> _SEITENTEXT_:
Ist zur Dreyfusaffäre nicht schon alles gesagt? Nein, da waren sich die Teilnehmenden bei der Buchvorstellung des neuen, 1504-seitigen monumentalen zweibändigen Werks von Philippe Oriol einig: Nicht nur, dass mit einer systematischen Presseauswertung sowie Tagebüchern und Papieren einiger Protagonisten wie des Anwalts von Dreyfus bisher nicht ausgewertete Quellen für diese Darstellung herangezogen wurden. Auch gilt es nach wie vor, so die Meinung des Autors, die von den Anwesenden geteilt wurde, Aufmerksamkeit zu zeigen und alles zu tun, damit sich die Werke und Interpretationen der Anti-Dreyfusards nicht durchsetzen, sondern die vielfach belegte Wahrheit: Der Staat war schuldig, der Führungsstab des Militärs war Komplize, Dreyfus war unschuldig.
Die von der Fondation pour la Mémoire de la Shoah organisierte Buchvorstellung ist zwar schon eine Weile her. Sie – und nicht die beiden Neuerscheinungen zur Dreyfusaffäre1 – soll hier aber trotzdem Gegenstand eines Blogbeitrags sein, da sie zum einen jetzt online als Video verfügbar ist und zum anderen in mehrerer Hinsicht bemerkenswert war. Schon der Ort der Buchpräsentation war symbolisch und eindrucksvoll: Sie fand im Musée de l’Armée statt, das sich im Hôtel national des Invalides befindet. Um zur Veranstaltung zu gelangen, musste man also den berühmten Innenhof (siehe Foto) überqueren, in dem Dreyfus am 5. Januar 1895 degradiert wurde. Darüber hinaus saßen im ersten Teil des Abends, der von Le Monde-Journalist Nicolas Weill moderiert wurde, u.a. neben dem Autor auch Charles Dreyfus, der Enkel von Alfred Dreyfus sowie Martine Le Blond-Zola, die Urenkelin von Zola, mit auf dem Podium. Die Zeit der Dreyfusaffäre hatten beide nicht miterlebt, wohl aber die Anfeindungen, Verleumdungen und Auseinandersetzungen der Zeit danach.

> _BEREITGESTELLTE DATEN_:
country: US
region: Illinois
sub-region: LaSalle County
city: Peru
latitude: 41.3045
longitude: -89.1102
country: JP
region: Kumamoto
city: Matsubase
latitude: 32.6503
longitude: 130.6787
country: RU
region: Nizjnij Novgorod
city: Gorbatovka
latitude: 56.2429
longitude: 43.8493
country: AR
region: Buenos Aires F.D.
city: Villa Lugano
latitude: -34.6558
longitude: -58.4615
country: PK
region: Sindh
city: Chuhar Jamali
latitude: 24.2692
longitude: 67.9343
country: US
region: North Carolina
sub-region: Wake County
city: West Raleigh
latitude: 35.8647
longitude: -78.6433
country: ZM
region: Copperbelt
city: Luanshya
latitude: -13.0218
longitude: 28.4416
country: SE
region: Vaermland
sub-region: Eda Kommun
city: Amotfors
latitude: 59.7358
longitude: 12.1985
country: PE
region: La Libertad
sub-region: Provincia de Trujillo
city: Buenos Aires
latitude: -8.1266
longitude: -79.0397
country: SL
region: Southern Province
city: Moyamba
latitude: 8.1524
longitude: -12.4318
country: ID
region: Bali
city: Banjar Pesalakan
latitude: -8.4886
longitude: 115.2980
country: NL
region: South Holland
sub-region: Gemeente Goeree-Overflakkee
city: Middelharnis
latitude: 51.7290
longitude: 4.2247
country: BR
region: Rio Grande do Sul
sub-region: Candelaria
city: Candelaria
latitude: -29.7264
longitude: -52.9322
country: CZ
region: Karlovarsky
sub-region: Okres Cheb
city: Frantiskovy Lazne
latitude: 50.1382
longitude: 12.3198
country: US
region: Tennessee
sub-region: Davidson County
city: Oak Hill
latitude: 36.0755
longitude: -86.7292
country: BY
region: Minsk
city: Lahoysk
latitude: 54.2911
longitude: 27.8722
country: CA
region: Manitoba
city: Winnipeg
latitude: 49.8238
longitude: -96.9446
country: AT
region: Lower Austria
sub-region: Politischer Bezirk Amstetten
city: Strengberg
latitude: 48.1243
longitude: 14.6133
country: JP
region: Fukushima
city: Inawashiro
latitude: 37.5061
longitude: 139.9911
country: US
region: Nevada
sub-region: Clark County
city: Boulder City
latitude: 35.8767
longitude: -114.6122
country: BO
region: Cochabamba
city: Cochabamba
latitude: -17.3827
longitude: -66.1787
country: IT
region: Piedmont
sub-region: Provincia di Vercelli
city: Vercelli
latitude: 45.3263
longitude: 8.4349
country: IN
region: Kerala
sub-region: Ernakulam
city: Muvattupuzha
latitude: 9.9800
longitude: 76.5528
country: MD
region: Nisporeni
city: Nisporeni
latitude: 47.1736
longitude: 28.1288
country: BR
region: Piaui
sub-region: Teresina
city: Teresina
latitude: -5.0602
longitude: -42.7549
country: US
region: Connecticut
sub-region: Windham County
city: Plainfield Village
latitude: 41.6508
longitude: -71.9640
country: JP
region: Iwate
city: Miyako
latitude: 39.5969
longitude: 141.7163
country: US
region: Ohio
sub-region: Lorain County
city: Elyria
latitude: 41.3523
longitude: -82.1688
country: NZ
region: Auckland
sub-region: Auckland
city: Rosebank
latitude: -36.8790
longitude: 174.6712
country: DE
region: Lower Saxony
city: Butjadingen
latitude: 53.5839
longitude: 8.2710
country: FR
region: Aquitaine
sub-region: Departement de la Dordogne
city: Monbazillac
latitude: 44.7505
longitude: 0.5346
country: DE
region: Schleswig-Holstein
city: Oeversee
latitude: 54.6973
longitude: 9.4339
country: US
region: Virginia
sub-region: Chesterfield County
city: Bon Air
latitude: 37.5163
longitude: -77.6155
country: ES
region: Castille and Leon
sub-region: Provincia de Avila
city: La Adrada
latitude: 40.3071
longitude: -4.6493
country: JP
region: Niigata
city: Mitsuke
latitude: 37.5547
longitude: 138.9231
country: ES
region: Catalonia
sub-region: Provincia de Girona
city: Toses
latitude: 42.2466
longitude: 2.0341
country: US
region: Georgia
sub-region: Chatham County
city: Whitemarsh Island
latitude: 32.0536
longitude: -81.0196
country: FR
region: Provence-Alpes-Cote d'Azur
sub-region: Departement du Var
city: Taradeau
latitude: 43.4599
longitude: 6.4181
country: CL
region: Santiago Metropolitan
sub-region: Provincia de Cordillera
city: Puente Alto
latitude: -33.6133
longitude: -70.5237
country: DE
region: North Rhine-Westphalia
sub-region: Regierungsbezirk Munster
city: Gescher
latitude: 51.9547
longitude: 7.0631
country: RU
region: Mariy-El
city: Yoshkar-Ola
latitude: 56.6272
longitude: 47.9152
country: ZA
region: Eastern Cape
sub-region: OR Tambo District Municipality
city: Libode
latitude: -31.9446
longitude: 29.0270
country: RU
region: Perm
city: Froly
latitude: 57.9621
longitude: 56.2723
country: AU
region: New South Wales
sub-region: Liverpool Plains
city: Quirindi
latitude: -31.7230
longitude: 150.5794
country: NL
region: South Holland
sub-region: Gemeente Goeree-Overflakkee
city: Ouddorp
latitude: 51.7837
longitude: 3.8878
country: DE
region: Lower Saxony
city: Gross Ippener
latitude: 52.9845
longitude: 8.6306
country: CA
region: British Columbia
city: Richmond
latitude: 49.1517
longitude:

> _AUFGABEN_:
a) Welche Personen nennt der Text über die Buchvorstellung zur Dreyfusaffäre namentlich?
b) Schreiben Sie aus dem Text über die Buchvorstellung zur Dreyfusaffäre den Abschnitt von „Ist zur Dreyfusaffäre“ bis einschließlich „Dreyfus war unschuldig.“ wortgetreu ab.
c) Setzen Sie den Text über die Buchvorstellung zur Dreyfusaffäre im Anschluss an seinen letzten Satz fort.

> _LÖSUNGEN_:
a) Philippe Oriol, Alfred Dreyfus, Nicolas Weill, Charles Dreyfus, Martine Le Blond-Zola, Zola

b)
Ist zur Dreyfusaffäre nicht schon alles gesagt? Nein, da waren sich die Teilnehmenden bei der Buchvorstellung des neuen, 1504-seitigen monumentalen zweibändigen Werks von Philippe Oriol einig: Nicht nur, dass mit einer systematischen Presseauswertung sowie Tagebüchern und Papieren einiger Protagonisten wie des Anwalts von Dreyfus bisher nicht ausgewertete Quellen für diese Darstellung herangezogen wurden. Auch gilt es nach wie vor, so die Meinung des Autors, die von den Anwesenden geteilt wurde, Aufmerksamkeit zu zeigen und alles zu tun, damit sich die Werke und Interpretationen der Anti-Dreyfusards nicht durchsetzen, sondern die vielfach belegte Wahrheit: Der Staat war schuldig, der Führungsstab des Militärs war Komplize, Dreyfus war unschuldig.

c)
Alfred Dreyfus: ein warmherziger Großvater
Charles Dreyfus erinnerte sich an seinen Großvater, den er entgegen vielfach in der Forschung auftauchenden Einschätzungen als warmherzig beschrieb. Auf den Roman „Intrige“ von Robert Harris angesprochen2, der demnächst von Roman Polanski verfilmt wird, äußerte er sein Missfallen an manchen Stellen im Roman, in denen sein Großvater aus seiner Sicht zu negativ dargestellt werde, während Georges Picquart, der Leiter des militärischen Geheimdienstes, die Heldenrolle einnehme. Charles Dreyfus erzählte, dass er Robert Harris und Roman Polanski getroffen und einige Änderungen im Drehbuch vorgeschlagen habe, die aus Respekt vor Alfred Dreyfus auch berücksichtigt worden seien.
Es war nicht das erste Mal, dass Charles Dreyfus bei Darstellungen über die Ereignisse eingriff: Als ein weiteres Beispiel erzählte er, dass auf dem Titelbild des gut 600-seitigen Buchs von Jean-Denis Bredin, 1983 erschienen und viele Jahre das Standardbuch zur Dreyfusaffäre, Alfred Dreyfus bei der Degradierung im Innenhof des Hôtel des Invalides mit gesenktem Kopf abgebildet war (siehe Abbildung links). Alle Erzählungen würden aber belegen, so Charles Dreyfus, dass sein Großvater Alfred während der gesamten Zeremonie mit erhobenem Kopf aufrecht da stand und stets geradeaus schaute. In einer neuen Auflage des Buches aus dem Jahr 1993 änderte Bredin dann aufgrund der Intervention der Familie die Abbildung. Auf dem Titel ist dort die bekannte Abbildung von Roger-Viollet aus dem Petit Journal. Dreyfus ist darauf in derselben Szene zu sehen, aber mit dem Blick geradeaus gerichtet.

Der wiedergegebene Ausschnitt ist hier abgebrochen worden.